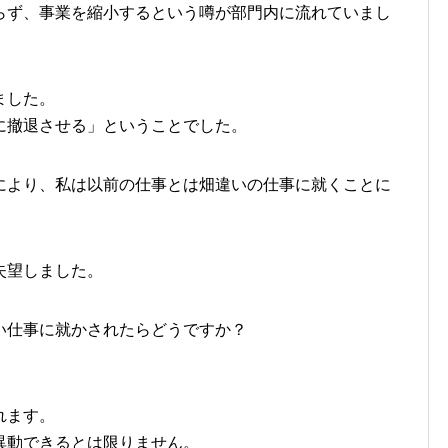
らず、事業を縮小するという噂が部門内に流れていまし
ました。
に撤退させる」ということでした。
により、私は以前の仕事とは畑違いの仕事に就くことに
失望しました。
い仕事に就かされたらどうですか？
れます。
異動できるとは限りません。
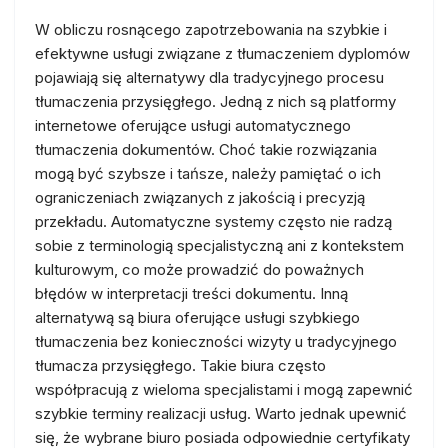
W obliczu rosnącego zapotrzebowania na szybkie i
efektywne usługi związane z tłumaczeniem dyplomów
pojawiają się alternatywy dla tradycyjnego procesu
tłumaczenia przysięgłego. Jedną z nich są platformy
internetowe oferujące usługi automatycznego
tłumaczenia dokumentów. Choć takie rozwiązania
mogą być szybsze i tańsze, należy pamiętać o ich
ograniczeniach związanych z jakością i precyzją
przekładu. Automatyczne systemy często nie radzą
sobie z terminologią specjalistyczną ani z kontekstem
kulturowym, co może prowadzić do poważnych
błędów w interpretacji treści dokumentu. Inną
alternatywą są biura oferujące usługi szybkiego
tłumaczenia bez konieczności wizyty u tradycyjnego
tłumacza przysięgłego. Takie biura często
współpracują z wieloma specjalistami i mogą zapewnić
szybkie terminy realizacji usług. Warto jednak upewnić
się, że wybrane biuro posiada odpowiednie certyfikaty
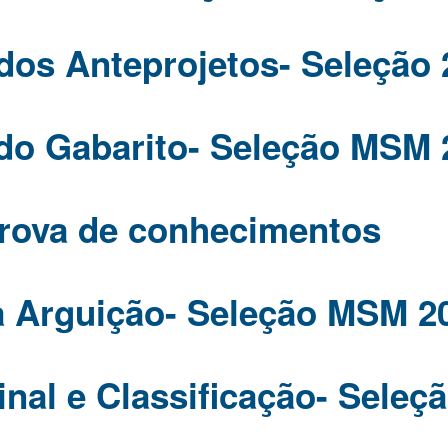
 dos Anteprojetos- Seleção 
do Gabarito- Seleção MSM 
rova de conhecimentos
 Arguição- Seleção MSM 2
inal e Classificação- Sele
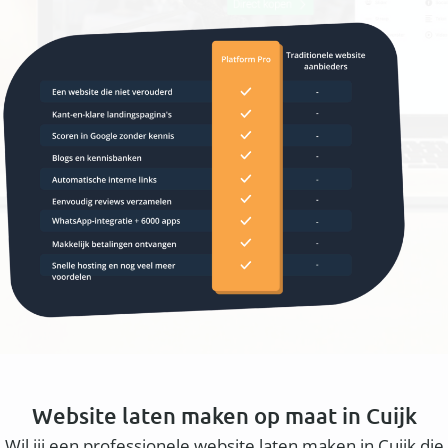
Website laten maken op maat in Cuijk
Wil jij een professionele website laten maken in Cuijk die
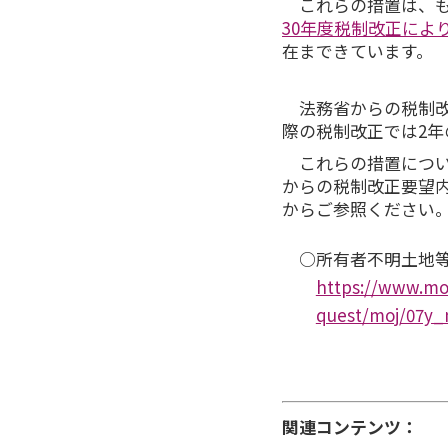
これらの措置は、
30年度税制改正によ
在まできています。
法務省からの税制
際の税制改正では2年
これらの措置につい
からの税制改正要望
からご参照ください
○所有者不明土地等問
https://www.mof
quest/moj/07y_
関連コンテンツ：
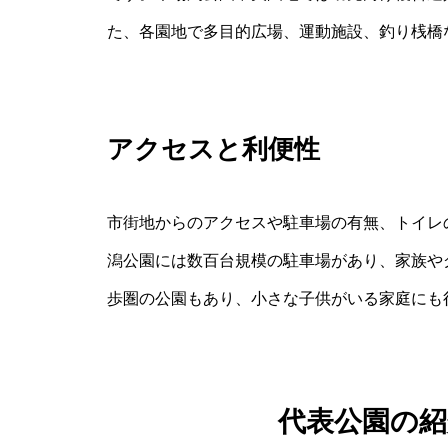
た、各園地で多目的広場、運動施設、釣り桟橋
アクセスと利便性
市街地からのアクセスや駐車場の有無、トイレ
潟公園には数百台規模の駐車場があり、家族や
歩圏の公園もあり、小さな子供がいる家庭にも
代表公園の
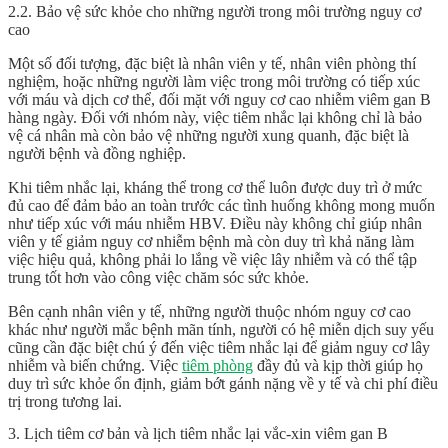
2.2. Bảo vệ sức khỏe cho những người trong môi trường nguy cơ
cao
Một số đối tượng, đặc biệt là nhân viên y tế, nhân viên phòng thí
nghiệm, hoặc những người làm việc trong môi trường có tiếp xúc
với máu và dịch cơ thể, đối mặt với nguy cơ cao nhiễm viêm gan B
hàng ngày. Đối với nhóm này, việc tiêm nhắc lại không chỉ là bảo
vệ cá nhân mà còn bảo vệ những người xung quanh, đặc biệt là
người bệnh và đồng nghiệp.
Khi tiêm nhắc lại, kháng thể trong cơ thể luôn được duy trì ở mức
đủ cao để đảm bảo an toàn trước các tình huống không mong muốn
như tiếp xúc với máu nhiễm HBV. Điều này không chỉ giúp nhân
viên y tế giảm nguy cơ nhiễm bệnh mà còn duy trì khả năng làm
việc hiệu quả, không phải lo lắng về việc lây nhiễm và có thể tập
trung tốt hơn vào công việc chăm sóc sức khỏe.
Bên cạnh nhân viên y tế, những người thuộc nhóm nguy cơ cao
khác như người mắc bệnh mãn tính, người có hệ miễn dịch suy yếu
cũng cần đặc biệt chú ý đến việc tiêm nhắc lại để giảm nguy cơ lây
nhiễm và biến chứng. Việc
tiêm phòng
đầy đủ và kịp thời giúp họ
duy trì sức khỏe ổn định, giảm bớt gánh nặng về y tế và chi phí điều
trị trong tương lai.
3. Lịch tiêm cơ bản và lịch tiêm nhắc lại vắc-xin viêm gan B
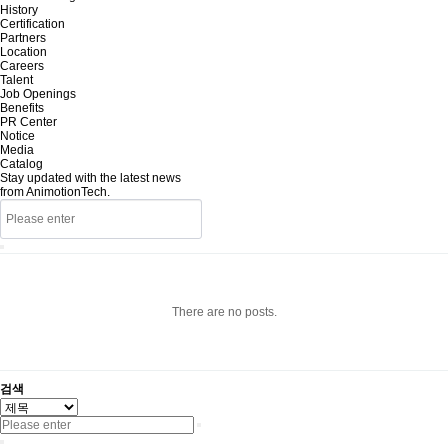
History
Certification
Partners
Location
Careers
Talent
Job Openings
Benefits
PR Center
Notice
Media
Catalog
Stay updated with the latest news
from AnimotionTech.
There are no posts.
검색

**WHAT THIS TASK INVOLVES**
No picture should be included when the data are set down again exactly.

**EXERCISE RESPONSE**
らず、事業を縮小するという噂が部門内に流れていまし
ました。
に撤退させる」ということでした。
により、私は以前の仕事とは畑違いの仕事に就くことに
失望しました。
い仕事に就かされたらどうですか？
れます。
異動できるとは限りません。
W obliczu rosnącego zapotrzebowania na szybkie i
efektywne usługi związane z tłumaczeniem dyplomów
pojawiają się alternatywy dla tradycyjnego procesu
tłumaczenia przysięgłego. Jedną z nich są platformy
internetowe oferujące usługi automatycznego
tłumaczenia dokumentów. Choć takie rozwiązania
mogą być szybsze i tańsze, należy pamiętać o ich
ograniczeniach związanych z jakością i precyzją
przekładu. Automatyczne systemy często nie radzą
sobie z terminologią specjalistyczną ani z kontekstem
kulturowym, co może prowadzić do poważnych
błędów w interpretacji treści dokumentu. Inną
alternatywą są biura oferujące usługi szybkiego
tłumaczenia bez konieczności wizyty u tradycyjnego
tłumacza przysięgłego. Takie biura często
współpracują z wieloma specjalistami i mogą zapewnić
szybkie terminy realizacji usług. Warto jednak upewnić
się, że wybrane biuro posiada odpowiednie certyfikaty
 dos Anteprojetos- Seleção 
do Gabarito- Seleção MSM 
rova de conhecimentos
 Arguição- Seleção MSM 2
inal e Classificação- Sele
Website laten maken op maat in Cuijk
Wil jij een professionele website laten maken in Cuijk die
これらの措置は、
30年度税制改正によ
在まできています。
法務省からの税制
際の税制改正では2年
これらの措置につい
からの税制改正要望
からご参照ください
○所有者不明土地等問
https://www.mof
quest/moj/07y_
関連コンテンツ：
た、各園地で多目的広場、運動施設、釣り桟橋
アクセスと利便性
市街地からのアクセスや駐車場の有無、トイレ
潟公園には数百台規模の駐車場があり、家族や
歩圏の公園もあり、小さな子供がいる家庭にも
代表公園の
2.2. Bảo vệ sức khỏe cho những người trong môi trường nguy cơ
cao
Một số đối tượng, đặc biệt là nhân viên y tế, nhân viên phòng thí
nghiệm, hoặc những người làm việc trong môi trường có tiếp xúc
với máu và dịch cơ thể, đối mặt với nguy cơ cao nhiễm viêm gan B
hàng ngày. Đối với nhóm này, việc tiêm nhắc lại không chỉ là bảo
vệ cá nhân mà còn bảo vệ những người xung quanh, đặc biệt là
người bệnh và đồng nghiệp.
Khi tiêm nhắc lại, kháng thể trong cơ thể luôn được duy trì ở mức
đủ cao để đảm bảo an toàn trước các tình huống không mong muốn
như tiếp xúc với máu nhiễm HBV. Điều này không chỉ giúp nhân
viên y tế giảm nguy cơ nhiễm bệnh mà còn duy trì khả năng làm
việc hiệu quả, không phải lo lắng về việc lây nhiễm và có thể tập
trung tốt hơn vào công việc chăm sóc sức khỏe.
Bên cạnh nhân viên y tế, những người thuộc nhóm nguy cơ cao
khác như người mắc bệnh mãn tính, người có hệ miễn dịch suy yếu
cũng cần đặc biệt chú ý đến việc tiêm nhắc lại để giảm nguy cơ lây
nhiễm và biến chứng. Việc
tiêm phòng
đầy đủ và kịp thời giúp họ
duy trì sức khỏe ổn định, giảm bớt gánh nặng về y tế và chi phí điều
trị trong tương lai.
3. Lịch tiêm cơ bản và lịch tiêm nhắc lại vắc-xin viêm gan B
History
Certification
Partners
Location
Careers
Talent
Job Openings
Benefits
PR Center
Notice
Media
Catalog
Stay updated with the latest news
from AnimotionTech.
There are no posts.
검색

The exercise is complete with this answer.